# Extracted material
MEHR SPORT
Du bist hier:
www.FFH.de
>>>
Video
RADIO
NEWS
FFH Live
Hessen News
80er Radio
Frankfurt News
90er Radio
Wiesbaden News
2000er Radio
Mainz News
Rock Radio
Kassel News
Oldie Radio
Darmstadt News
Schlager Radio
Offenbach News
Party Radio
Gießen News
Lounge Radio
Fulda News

# Task description
Reproduce every line of the records above, keeping the original wording, spelling, and line order unchanged.

# Expected output
MEHR SPORT
Du bist hier:
www.FFH.de
>>>
Video
RADIO
NEWS
FFH Live
Hessen News
80er Radio
Frankfurt News
90er Radio
Wiesbaden News
2000er Radio
Mainz News
Rock Radio
Kassel News
Oldie Radio
Darmstadt News
Schlager Radio
Offenbach News
Party Radio
Gießen News
Lounge Radio
Fulda News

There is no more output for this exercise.